XII. Management of Acute Rejection
Pulse steroids. The first episode of acute rejection can be managed successfully about 75% of the time with high doses of steroids. Often, 500 to 1,000 mg of
intravenous methylprednisolone (Solu-Medrol) is given once a day for 3 days. Some centers use low-dose pulsing with 120 to 250 mg of oral prednisone for 3 to 5
days. The patients are then placed back on their usual immunosuppression regimen following pulsing. If patients fail to respond to pulsing with steroids alone,
intravenous OKT3 is used for 10 to 14 days. About 90% of acute rejections can be treated successfully with OKT3. For patients with refractory rejection, a second
course of OKT3 may be used. However long-term graft function is achieved only in about 40% to 50% of patients. High levels of OKT3 antibodies may develop, which
limits the further use of this agent.

XIII. Long-term Management and Complications
Since the introduction of cyclosporine in the late 1970s, short-term graft survival has improved by 30%. However long-term survival has not improved markedly.

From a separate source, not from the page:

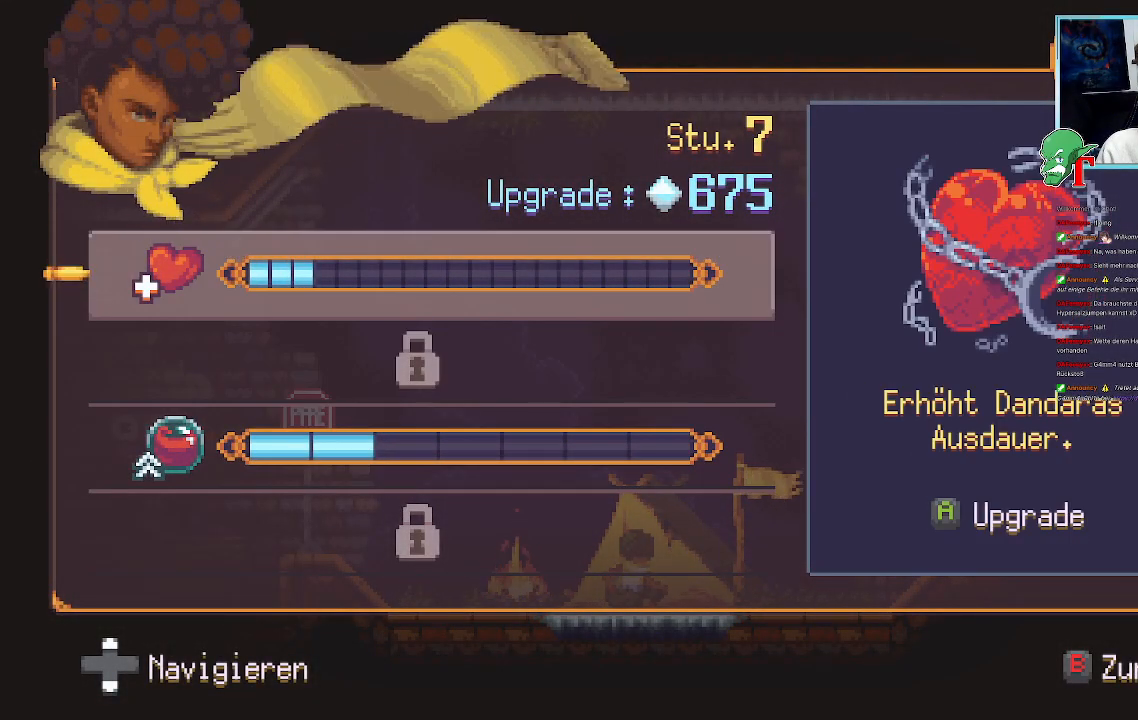
{"buttons": [], "left_stick": "center", "right_stick": "center", "events": []}
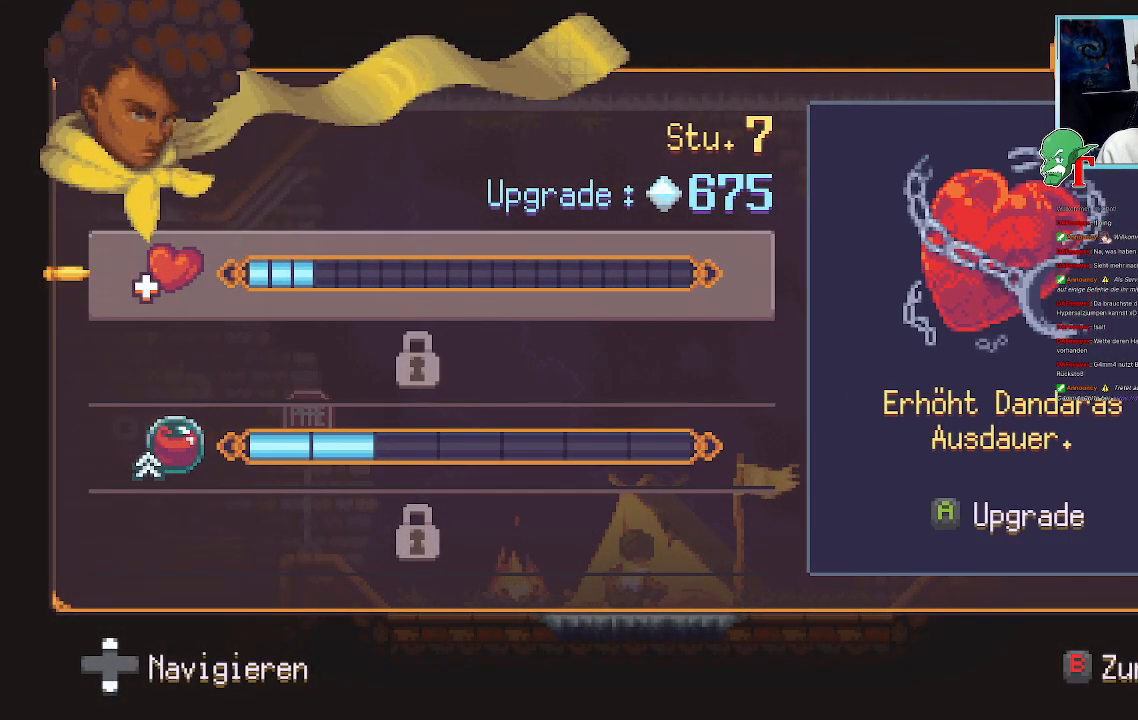
{"buttons": ["CROSS"], "left_stick": "center", "right_stick": "center", "events": [[352, "CROSS", "down"]]}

Chronic rejection (24% to 67%), death (22% to 48%), and drug non-compliance (4% to 28%) are the most common causes of graft loss after the first posttransplant
year. Recurrent disease accounts for about 2% to 9% of graft losses. Episodes of acute rejection have significantly affected long-term survival. Survival is halved from
13 years to 6 years for grafts with one rejection episode. Pathologically, changes are noticed as chronic persistent perivascular inflammation and arteriosclerosis. This
process ultimately results in vasculopathy, fibrosis, and glomerulosclerosis. Chronic rejection is the most common cause of transplant nephrotoxic syndrome.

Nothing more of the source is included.